> **Assignment A**
In the blog excerpt, what are the pavilion's "tables" and "chairs" made of?
> **Assignment B**
Transcribe the blog excerpt, beginning at the words "From some perspectives" and stopping after "abstract art installation.".
[Selected excerpt — start]
From some perspectives it just looks rather ordinary - as ordinary as a white balloon in the middle of a London park can look. Occasionally though, as you catch glimpses of it through the trees, it looks like the aliens have landed, and from close up it does have a real sense of silent majesty and grandeur.

The Minx and I were most impressed by the 'furniture' inside. The pavilion functions as a cafe' by day and the 'tables' and 'chairs' are just very dense foam blocks - perfect for the Minx to climb all over and looking rather like an abstract art installation.

04 September 2006

Cotswold House Hotel

Click to enlarge

We left booking our Carnival weekend bolthole in the Cotwolds to the very last minute but were lucky enough to get a cancellation at the Cotswold House Hotel

From the outside it is a very traditional early 19th century house on Chipping Campden High Street, built of the ubiquitous golden stone of the Cotswolds which looks so lovely on a late summer's evening.
[Selected excerpt — finish]
[Given records — start]
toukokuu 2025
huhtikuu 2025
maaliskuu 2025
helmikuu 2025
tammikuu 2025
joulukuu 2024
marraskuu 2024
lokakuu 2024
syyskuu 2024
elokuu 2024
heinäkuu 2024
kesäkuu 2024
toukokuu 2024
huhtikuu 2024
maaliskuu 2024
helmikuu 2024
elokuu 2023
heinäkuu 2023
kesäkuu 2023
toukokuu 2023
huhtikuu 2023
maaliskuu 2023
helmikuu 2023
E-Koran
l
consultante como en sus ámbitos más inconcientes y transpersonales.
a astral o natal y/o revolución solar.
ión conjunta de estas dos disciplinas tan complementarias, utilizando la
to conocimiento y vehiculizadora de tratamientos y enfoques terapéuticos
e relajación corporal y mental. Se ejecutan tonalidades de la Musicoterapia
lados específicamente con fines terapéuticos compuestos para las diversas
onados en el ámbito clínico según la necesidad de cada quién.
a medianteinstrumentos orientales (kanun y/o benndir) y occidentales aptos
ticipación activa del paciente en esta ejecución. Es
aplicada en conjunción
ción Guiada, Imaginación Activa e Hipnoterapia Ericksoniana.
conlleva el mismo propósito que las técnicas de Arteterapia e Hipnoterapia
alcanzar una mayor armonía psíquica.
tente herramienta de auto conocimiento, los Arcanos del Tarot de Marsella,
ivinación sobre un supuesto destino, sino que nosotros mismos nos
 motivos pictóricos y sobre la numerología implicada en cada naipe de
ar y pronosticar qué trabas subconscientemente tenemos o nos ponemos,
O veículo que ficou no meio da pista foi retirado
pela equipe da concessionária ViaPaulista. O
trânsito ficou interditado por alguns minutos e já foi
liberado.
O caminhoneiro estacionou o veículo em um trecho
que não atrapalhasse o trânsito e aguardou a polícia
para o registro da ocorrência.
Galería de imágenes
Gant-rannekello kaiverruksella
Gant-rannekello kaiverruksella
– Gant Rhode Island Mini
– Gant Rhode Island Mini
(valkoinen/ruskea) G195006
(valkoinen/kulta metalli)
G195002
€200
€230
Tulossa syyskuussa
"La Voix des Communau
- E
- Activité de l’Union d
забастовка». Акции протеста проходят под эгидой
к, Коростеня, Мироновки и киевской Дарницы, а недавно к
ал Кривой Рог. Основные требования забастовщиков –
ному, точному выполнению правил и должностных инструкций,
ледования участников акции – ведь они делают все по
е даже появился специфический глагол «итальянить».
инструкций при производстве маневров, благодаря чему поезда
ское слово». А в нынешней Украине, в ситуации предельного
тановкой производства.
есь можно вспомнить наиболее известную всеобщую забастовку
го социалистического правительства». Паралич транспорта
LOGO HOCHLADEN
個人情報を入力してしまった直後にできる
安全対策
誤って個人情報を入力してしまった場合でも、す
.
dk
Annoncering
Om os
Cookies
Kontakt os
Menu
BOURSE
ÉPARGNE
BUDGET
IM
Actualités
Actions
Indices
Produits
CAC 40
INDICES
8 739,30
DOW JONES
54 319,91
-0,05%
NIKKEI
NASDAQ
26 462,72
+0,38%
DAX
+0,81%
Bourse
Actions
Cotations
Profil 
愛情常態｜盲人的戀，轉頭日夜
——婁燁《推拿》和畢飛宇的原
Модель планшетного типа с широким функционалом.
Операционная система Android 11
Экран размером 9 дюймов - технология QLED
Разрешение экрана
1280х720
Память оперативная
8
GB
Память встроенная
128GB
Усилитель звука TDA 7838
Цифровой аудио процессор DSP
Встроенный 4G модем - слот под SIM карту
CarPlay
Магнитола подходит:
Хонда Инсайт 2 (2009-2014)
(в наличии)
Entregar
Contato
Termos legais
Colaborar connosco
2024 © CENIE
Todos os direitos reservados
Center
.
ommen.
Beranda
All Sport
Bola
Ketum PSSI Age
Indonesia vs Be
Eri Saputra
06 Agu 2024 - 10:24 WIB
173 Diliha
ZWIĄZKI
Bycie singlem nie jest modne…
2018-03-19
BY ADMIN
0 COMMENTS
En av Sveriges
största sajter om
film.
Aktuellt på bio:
[Given records — finish]
> **Written response A**
Very dense foam blocks.

> **Written response B**
From some perspectives it just looks rather ordinary - as ordinary as a white balloon in the middle of a London park can look. Occasionally though, as you catch glimpses of it through the trees, it looks like the aliens have landed, and from close up it does have a real sense of silent majesty and grandeur.

The Minx and I were most impressed by the 'furniture' inside. The pavilion functions as a cafe' by day and the 'tables' and 'chairs' are just very dense foam blocks - perfect for the Minx to climb all over and looking rather like an abstract art installation.